The apartment is two rooms, main room and bathroom. The main room has a counter at one end that conceals a micro-kitchenette with a small refrigerator and a sink. There’s a low Japanese table and pillows and a mattress for sitting and sleeping and a portable trid for entertainment. The bathroom is micro-sized, too. Shower, toilet, sink. Both rooms have lighting fixtures on the ceilings, but Tikki never uses them. The windows provide adequate lighting, day or night, and if for some reason she needs more she’s got the trid.

Standard lighting makes a target of people. So do windows. That’s why the first thing she does upon entering her doss is to draw the Kang and look out the windows of the main room across to the roof of the building adjacent. Tonight no one is about. Admittedly, windows like these pose something of a security risk; but they also provide a means of escape if someone should come smashing in through her front door. Given the choice, she’ll accept the added risk in exchange for the avenue of escape.
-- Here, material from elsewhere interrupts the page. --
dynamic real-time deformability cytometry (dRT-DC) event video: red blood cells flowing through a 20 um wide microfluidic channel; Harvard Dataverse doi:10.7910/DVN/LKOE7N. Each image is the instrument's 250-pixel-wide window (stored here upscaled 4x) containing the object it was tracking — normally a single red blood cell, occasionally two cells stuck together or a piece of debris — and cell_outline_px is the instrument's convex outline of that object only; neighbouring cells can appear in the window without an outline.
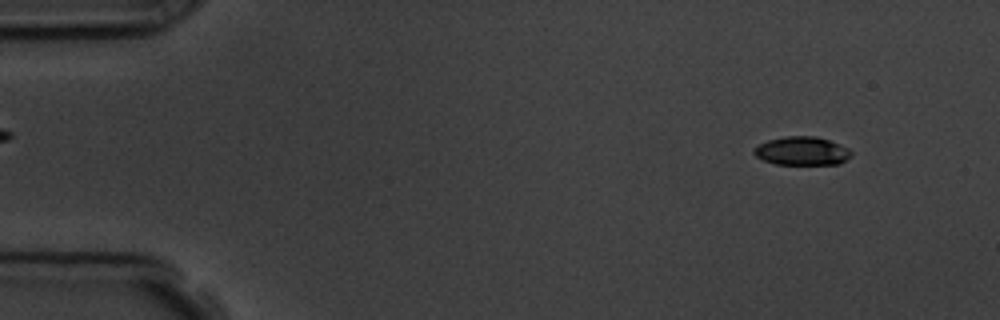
{"species": "common noctule bat (a hibernating species)", "species_latin": "Nyctalus noctula", "temperature_condition": "room temperature", "stored_images_in_passage": 5, "camera_frame_rate_fps": 3000, "um_per_image_px": 0.085, "animal": {"sex": "male", "body_mass_g": 19.5, "forearm_length_mm": 54.6}, "frame": {"image": 1, "passage_image": 2, "time_ms": 1.333, "image_size_px": [1000, 320], "cell_outline_px": [[852, 156], [840, 164], [776, 164], [764, 160], [756, 156], [752, 152], [760, 144], [768, 140], [784, 136], [816, 136], [840, 144], [848, 148], [852, 152]], "centroid_in_image_um": [68.2, 12.83], "position_along_channel_um": 16.8, "area_um2": 16.13}}
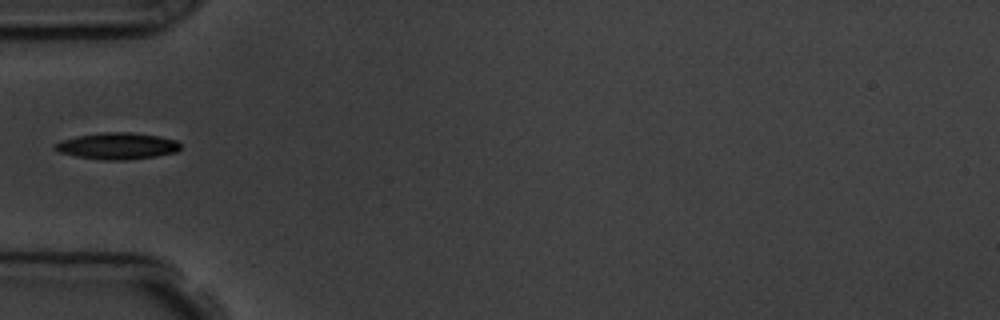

The night is almost over, but what remains of it is not for wearing clothes. She strips naked, dumps everything, clothes and weapons included, onto the mattress, then turns on the trid. News Now 38 has a story about some suit called Neiman who got hosed in a parking garage. Nothing new about that. Like they say in the adverts for adventure trids, the modern metroplex is a dark and dangerous place. Somebody’s always getting sliced or diced or chopped to ribbons. What surprises her, though only briefly, is the absence of any mention of all the yakuza she’s been scragging for Adama. The cops or the corps must have the gag on. It wouldn’t be the first time.